Duplitecture – Chinese Architectural Copies
In 2013, construction at a blisteringly fast pace will continue in China much as it has done for the last decade. Outstripping the rest of the world in demand for raw materials and scale of works undertaken, the mind boggles at the sheer speed at which the world’s most populous nation is urbanising. It’s predicted that by 2025, China will construct cities, or add to existing urban areas to house a further 400 million people, more than the population of the US. With such incredible rates of construction, it would seem inevitable that the odd case of copied buildings would emerge. In modern China however, it seems that the concept of copying famous architecture is not just something that occurs now and again, but rather a task undertaken on a truly impressive scale.
At the end of January, Bianca Bosker’s ‘Original Copies: Architectural Mimicry in Contemporary China’ will be realised, giving us a greater insight into this ever more present vein within Chinese architecture. Is it flattery? Perhaps criminal? One thing is for sure; China’s hunger for more urban areas seems likely to ensure no end in sight to this architectural plagiarism.
Here is a brief rundown of some of the more brassen examples of duplitecture in China.
Paris / Tianducheng
Paris without the Parisians? Possible in this nearly finished city for 200,000 just outside Shanghai. The town boasts landscaped gardens, Parisian style boulevards and cafe’s, along with replicas of the French capitals most famous sites; The Arc De Triomphe, The Palace of Versaille and of course the Eiffel Tower. At 108m tall, it would be dwarfed by the original, perhaps an appreciative nod to the supreme quality of the original?
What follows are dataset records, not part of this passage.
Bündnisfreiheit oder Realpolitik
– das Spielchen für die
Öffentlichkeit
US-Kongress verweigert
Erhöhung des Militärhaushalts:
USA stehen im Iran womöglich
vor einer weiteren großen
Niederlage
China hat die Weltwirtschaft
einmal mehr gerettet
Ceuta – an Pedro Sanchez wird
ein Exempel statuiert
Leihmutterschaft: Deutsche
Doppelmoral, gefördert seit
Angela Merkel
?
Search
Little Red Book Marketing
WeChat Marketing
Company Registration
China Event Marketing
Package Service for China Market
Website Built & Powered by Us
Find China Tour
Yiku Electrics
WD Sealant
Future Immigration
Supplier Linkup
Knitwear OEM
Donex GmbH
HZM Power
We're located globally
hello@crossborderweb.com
Great photos of Tianducheng
Hallstatt Austria / Hallstatt China
A Unesco World Heritage listing brings with it so many benefits; increased tourism, a nice shiny plaque, bragging rights. Sadly, it doesn’t seem to stop others from wanting their own slice of Unesco Austrian village Pie, minus the Unesco. The picturesque Austrian village of Hallstatt, with its 943 residents was so adored by one Chinese development company, that they decided to survey the entire village, in secret, and build an EXACT copy, in the Guangdong province. This whole process has some up in arms, with Hans-Jörg Kaiser from Icomos Austria, the national board for monument preservation under UNESCO saying “The legal situation still needs to be examined,” he said. Building new structures based on photographs is legal, he explained, but owners must give their permission for them to be measured”. It’s not all bad though, tourism from China has nearly doubled!
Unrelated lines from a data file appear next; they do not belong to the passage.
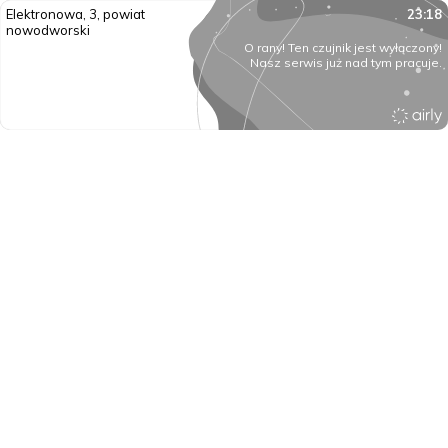
Elektronowa, 3, powiat
23:18
nowodworski
O rany! Ten czujnik jest wyłączony!
Nasz serwis już nad tym pracuje.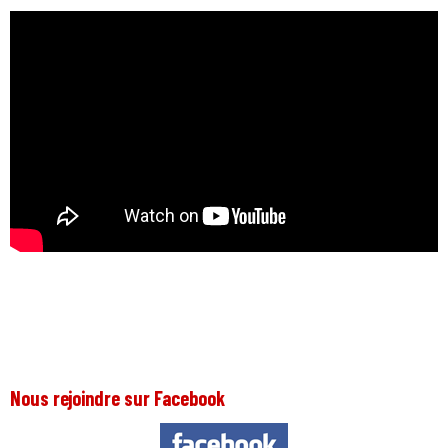
Nous rejoindre sur Facebook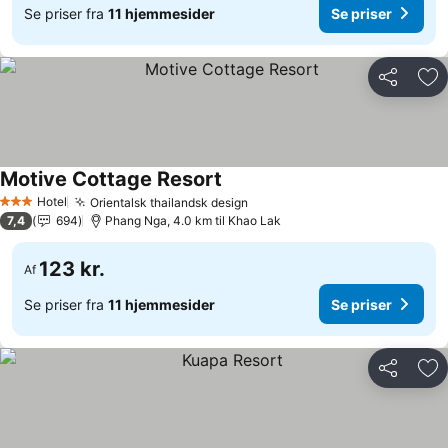
Se priser fra
11 hjemmesider
Se priser
Del
Føj
Motive Cottage Resort
Hotel
Orientalsk thailandsk design
3 Stjerner
7,4
694
Phang Nga, 4.0 km til Khao Lak
123 kr.
Af
Se priser fra
11 hjemmesider
Se priser
Del
Føj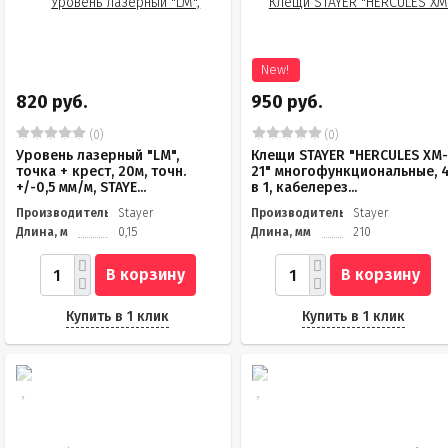
New!
820 руб.
950 руб.
(0)
(0)
Уровень лазерный "LM",
Клещи STAYER "HERCULES XM
точка + крест, 20м, точн.
21" многофункциональные, 
+/-0,5 мм/м, STAYE...
в 1, кабелерез...
Производитель
Stayer
Производитель
Stayer
Длина, м
0,15
Длина, мм
210
В корзину
В корзину
Купить в 1 клик
Купить в 1 клик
Traditional English Village / Thames Town
For a change, this developer decided not to create a replica of a traditional English town, but rather capture the architecturally pervasive style of the English market town. Drawing on the idea of the high street, the village green, war memorial and village church amongst others, Thames Town is a new town 30km outside Shanghai, designed to be China’s very own English village. This development was part of the larger, One City, Nine Towns initiative. The “one city” of this policy was Songjiang New City, with Thames town being one of the nine satellite towns surrounding it. The “nine towns” of the policy were each sited in one of the other suburban districts of Shanghai, and each was also given their own theme. Other Western themes which were used included Scandinavian, Italian, Spanish, Canadian, Dutch and German.
Manhattan / Yujiapu
Surely not? Well, apparently so. Not content with creating a small Austrian village, or a mini Paris, developer Vincent Lee is quite literally creating a copy of Manhattan, and assuming financing doesn’t become a massive issue, he may well succeed. The project is equal parts ambition and blatant copying, yet as the photos below show, work is progressing. Soon, the travel agent may need you to confirm exactly which country you mean when you say you wish to visit Manhattan!